Ok, sure, weightlifting chains are an old tool that helps develop power capacities. It's clear. But how do they do it, and how is it applicable in practice?

How do chains work?

Chains, due to the specifics of the load that they provide, can bring great benefit even to the most experienced athletes, who have already seemed to have tried everything and have long gone to the limit of their capabilities. Even those who have devoted years to weight training have noted how much the style and effectiveness of training has changed since the incorporated chains into their training rig. But what is the trick?

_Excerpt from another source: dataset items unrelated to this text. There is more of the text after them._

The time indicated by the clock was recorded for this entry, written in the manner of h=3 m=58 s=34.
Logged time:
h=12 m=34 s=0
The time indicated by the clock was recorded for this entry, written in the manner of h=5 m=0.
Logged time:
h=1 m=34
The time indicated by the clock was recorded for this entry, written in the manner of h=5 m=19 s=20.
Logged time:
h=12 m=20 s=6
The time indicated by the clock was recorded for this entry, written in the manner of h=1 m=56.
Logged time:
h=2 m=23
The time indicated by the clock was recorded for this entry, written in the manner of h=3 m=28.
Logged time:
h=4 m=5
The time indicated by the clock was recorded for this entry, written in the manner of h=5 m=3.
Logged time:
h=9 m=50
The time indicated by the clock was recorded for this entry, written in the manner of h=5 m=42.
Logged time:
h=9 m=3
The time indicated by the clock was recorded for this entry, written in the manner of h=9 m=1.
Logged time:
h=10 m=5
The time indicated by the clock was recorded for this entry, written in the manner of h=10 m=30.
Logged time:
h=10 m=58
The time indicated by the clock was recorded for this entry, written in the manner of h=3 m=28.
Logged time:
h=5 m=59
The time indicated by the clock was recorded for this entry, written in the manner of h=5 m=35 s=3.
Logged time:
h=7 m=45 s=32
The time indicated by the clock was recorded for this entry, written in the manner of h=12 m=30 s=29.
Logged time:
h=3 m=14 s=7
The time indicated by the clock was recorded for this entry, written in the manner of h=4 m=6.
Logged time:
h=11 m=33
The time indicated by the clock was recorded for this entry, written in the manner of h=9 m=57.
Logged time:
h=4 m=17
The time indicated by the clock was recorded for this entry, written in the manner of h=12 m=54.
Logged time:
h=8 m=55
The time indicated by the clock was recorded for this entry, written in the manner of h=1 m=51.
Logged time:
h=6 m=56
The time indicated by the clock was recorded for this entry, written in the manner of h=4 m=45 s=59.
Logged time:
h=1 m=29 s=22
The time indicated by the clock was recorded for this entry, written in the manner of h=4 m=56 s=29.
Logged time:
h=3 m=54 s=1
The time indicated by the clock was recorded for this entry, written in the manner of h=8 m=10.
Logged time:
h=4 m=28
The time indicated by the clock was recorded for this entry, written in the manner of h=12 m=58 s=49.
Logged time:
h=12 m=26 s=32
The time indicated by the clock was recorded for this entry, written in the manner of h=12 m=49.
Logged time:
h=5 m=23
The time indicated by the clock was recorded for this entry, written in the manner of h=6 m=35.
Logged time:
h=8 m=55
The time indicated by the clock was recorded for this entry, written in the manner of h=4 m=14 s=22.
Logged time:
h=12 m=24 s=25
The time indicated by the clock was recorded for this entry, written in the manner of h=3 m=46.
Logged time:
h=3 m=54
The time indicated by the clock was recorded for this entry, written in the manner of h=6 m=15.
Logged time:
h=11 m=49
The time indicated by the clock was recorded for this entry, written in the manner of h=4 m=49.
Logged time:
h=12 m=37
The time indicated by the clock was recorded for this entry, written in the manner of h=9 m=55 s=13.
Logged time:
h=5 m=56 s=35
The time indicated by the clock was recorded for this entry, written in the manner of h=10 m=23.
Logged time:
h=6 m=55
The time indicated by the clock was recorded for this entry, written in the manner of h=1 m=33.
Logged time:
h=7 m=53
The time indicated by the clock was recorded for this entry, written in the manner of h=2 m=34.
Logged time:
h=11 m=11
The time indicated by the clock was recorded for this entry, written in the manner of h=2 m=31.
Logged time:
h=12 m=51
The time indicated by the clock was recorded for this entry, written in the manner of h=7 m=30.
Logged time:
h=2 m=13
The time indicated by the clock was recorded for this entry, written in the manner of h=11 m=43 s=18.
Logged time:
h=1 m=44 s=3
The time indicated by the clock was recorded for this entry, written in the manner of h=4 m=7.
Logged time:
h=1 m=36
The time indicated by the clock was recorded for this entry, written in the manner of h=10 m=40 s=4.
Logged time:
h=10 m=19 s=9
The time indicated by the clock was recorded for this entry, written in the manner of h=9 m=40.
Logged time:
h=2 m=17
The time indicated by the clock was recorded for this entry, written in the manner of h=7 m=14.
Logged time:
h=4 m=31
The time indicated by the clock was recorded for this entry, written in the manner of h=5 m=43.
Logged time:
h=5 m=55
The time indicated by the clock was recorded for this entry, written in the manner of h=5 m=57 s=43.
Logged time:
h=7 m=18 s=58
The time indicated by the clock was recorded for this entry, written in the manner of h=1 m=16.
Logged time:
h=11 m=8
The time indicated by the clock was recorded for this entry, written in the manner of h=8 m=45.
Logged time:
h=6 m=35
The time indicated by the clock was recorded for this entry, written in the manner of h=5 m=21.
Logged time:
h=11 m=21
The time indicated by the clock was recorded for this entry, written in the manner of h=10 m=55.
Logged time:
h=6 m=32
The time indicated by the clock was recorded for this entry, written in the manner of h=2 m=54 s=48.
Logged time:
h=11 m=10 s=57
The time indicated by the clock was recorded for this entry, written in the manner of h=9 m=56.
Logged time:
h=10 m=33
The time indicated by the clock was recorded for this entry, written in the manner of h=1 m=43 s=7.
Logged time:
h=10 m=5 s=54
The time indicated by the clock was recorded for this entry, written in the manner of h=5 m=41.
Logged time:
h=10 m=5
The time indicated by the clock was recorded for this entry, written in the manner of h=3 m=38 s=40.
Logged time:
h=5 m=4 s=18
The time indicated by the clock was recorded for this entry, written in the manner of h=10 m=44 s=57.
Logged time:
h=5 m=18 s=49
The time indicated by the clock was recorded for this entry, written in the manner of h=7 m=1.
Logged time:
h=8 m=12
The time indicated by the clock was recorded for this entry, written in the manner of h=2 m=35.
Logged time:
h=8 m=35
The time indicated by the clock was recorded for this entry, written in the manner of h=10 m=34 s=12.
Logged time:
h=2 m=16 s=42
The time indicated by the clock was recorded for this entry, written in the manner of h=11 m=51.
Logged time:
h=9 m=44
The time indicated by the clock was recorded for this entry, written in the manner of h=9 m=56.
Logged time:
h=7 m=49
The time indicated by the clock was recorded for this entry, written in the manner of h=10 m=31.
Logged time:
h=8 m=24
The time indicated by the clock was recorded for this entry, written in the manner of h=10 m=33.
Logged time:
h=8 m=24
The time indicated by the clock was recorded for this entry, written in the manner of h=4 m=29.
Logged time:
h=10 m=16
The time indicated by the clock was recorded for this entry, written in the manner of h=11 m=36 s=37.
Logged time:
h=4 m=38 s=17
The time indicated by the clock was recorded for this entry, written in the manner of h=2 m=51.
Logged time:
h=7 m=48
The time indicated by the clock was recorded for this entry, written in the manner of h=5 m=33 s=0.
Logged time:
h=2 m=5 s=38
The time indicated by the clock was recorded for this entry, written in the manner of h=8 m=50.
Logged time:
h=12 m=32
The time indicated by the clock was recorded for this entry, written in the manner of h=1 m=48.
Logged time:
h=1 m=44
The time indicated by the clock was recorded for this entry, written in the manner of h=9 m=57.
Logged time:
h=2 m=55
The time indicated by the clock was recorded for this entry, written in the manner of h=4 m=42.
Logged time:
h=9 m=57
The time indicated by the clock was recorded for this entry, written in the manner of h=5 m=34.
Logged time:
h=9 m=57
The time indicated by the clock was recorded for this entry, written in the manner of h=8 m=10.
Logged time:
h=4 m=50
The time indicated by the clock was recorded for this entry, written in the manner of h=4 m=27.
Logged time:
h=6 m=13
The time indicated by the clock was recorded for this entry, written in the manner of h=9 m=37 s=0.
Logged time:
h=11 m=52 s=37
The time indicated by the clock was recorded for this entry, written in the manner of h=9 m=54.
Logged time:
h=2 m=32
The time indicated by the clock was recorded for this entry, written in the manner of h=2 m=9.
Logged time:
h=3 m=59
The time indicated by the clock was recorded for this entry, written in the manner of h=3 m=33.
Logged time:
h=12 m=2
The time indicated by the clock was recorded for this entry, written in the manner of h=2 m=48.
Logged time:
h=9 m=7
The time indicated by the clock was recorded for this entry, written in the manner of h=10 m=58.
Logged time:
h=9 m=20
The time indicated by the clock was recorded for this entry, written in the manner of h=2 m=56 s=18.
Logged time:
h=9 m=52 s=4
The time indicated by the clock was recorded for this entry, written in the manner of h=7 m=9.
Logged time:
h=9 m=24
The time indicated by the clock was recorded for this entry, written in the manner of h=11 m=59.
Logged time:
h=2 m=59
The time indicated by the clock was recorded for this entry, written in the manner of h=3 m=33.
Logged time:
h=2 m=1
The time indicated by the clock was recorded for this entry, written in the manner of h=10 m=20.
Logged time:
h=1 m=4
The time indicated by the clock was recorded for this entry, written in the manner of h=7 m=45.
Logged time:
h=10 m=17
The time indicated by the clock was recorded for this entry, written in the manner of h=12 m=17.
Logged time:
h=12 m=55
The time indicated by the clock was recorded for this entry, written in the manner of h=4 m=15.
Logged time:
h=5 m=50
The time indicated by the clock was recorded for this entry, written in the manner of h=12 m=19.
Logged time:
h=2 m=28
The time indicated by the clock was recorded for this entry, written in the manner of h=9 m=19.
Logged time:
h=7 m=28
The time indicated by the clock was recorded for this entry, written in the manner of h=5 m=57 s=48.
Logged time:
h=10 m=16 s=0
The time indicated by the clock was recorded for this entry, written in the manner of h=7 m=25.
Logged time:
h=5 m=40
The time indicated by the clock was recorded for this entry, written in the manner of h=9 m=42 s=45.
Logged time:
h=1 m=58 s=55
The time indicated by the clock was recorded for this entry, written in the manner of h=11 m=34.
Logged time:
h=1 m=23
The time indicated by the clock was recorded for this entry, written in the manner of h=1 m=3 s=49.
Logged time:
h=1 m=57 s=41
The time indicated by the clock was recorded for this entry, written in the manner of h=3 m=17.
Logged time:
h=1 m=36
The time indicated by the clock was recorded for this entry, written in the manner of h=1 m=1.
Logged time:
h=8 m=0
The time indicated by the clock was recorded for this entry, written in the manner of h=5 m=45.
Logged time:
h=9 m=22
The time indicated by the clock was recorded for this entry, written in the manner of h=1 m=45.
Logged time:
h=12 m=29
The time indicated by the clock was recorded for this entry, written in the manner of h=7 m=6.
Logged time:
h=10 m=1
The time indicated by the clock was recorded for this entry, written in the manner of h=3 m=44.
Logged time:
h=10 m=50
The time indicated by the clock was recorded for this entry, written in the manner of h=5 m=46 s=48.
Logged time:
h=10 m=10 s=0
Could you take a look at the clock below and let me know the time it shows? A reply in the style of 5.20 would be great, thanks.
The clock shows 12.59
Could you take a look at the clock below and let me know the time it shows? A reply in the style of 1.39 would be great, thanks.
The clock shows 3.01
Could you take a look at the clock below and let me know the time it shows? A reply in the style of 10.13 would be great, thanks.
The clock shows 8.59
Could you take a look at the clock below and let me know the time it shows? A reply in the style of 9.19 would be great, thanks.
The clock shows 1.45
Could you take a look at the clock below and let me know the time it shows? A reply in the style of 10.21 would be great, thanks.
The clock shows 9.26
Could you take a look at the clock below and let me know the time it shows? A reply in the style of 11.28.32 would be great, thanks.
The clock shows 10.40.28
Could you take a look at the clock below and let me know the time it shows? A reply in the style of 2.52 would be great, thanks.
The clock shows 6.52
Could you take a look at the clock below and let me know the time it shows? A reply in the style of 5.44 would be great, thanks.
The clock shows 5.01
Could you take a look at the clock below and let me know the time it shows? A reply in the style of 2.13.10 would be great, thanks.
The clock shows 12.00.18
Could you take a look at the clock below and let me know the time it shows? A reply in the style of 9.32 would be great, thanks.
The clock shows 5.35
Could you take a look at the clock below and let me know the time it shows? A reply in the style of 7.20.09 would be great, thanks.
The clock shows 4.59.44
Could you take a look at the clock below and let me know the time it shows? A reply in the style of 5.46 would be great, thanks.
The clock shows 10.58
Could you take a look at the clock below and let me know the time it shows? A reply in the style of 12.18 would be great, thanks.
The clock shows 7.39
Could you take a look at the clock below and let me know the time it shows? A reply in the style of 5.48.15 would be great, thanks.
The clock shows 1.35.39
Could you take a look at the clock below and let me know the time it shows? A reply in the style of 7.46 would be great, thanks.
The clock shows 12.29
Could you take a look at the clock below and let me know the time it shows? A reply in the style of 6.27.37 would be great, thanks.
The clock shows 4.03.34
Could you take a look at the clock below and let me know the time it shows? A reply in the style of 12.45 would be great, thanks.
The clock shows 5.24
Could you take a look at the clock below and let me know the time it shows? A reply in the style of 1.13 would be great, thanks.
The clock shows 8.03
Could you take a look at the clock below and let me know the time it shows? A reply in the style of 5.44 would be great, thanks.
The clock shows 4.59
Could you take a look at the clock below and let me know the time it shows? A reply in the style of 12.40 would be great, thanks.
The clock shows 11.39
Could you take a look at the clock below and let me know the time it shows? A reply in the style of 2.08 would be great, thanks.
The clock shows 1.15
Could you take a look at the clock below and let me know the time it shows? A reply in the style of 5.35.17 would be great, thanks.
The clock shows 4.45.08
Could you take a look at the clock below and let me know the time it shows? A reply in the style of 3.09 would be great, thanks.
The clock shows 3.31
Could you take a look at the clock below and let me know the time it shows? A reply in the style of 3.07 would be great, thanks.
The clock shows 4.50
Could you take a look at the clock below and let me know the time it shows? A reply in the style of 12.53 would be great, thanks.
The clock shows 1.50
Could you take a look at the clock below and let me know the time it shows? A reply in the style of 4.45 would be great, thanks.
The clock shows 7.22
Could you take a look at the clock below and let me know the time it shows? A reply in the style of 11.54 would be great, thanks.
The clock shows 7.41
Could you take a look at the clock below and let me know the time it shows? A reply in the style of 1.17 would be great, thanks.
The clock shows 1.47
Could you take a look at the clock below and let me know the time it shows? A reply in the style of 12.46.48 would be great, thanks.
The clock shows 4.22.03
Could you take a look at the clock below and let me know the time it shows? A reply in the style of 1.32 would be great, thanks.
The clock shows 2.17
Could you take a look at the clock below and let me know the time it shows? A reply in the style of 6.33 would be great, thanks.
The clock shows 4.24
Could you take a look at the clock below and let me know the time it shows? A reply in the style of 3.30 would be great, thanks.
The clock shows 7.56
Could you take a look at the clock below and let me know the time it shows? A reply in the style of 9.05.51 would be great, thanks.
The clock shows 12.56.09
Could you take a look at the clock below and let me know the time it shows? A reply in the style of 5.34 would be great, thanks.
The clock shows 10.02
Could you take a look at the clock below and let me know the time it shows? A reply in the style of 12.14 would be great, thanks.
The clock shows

Well, there are three important factors that chains directly affect:

  • Variable resistance
  • Momentum
  • Routine diversity

If these words don't tell you anything, let's take a closer look at them.

Variable resistance

Everything is very simple here. Unlike conventional static weights, weightlifting chains give the bar some dynamics. After all, the chains do not hang on the bar with all their weight all the time, and most of the lift they partially lie on the floor. This means that the weight of the bar is not constant and grows while being lifted. It sounds very simple. In practice, even the easiest exercise with chains becomes much more difficult. Our brain is a very linear thing that likes to act according to prearranged schemes, and any variation is perceived as a challenge that shocks muscles.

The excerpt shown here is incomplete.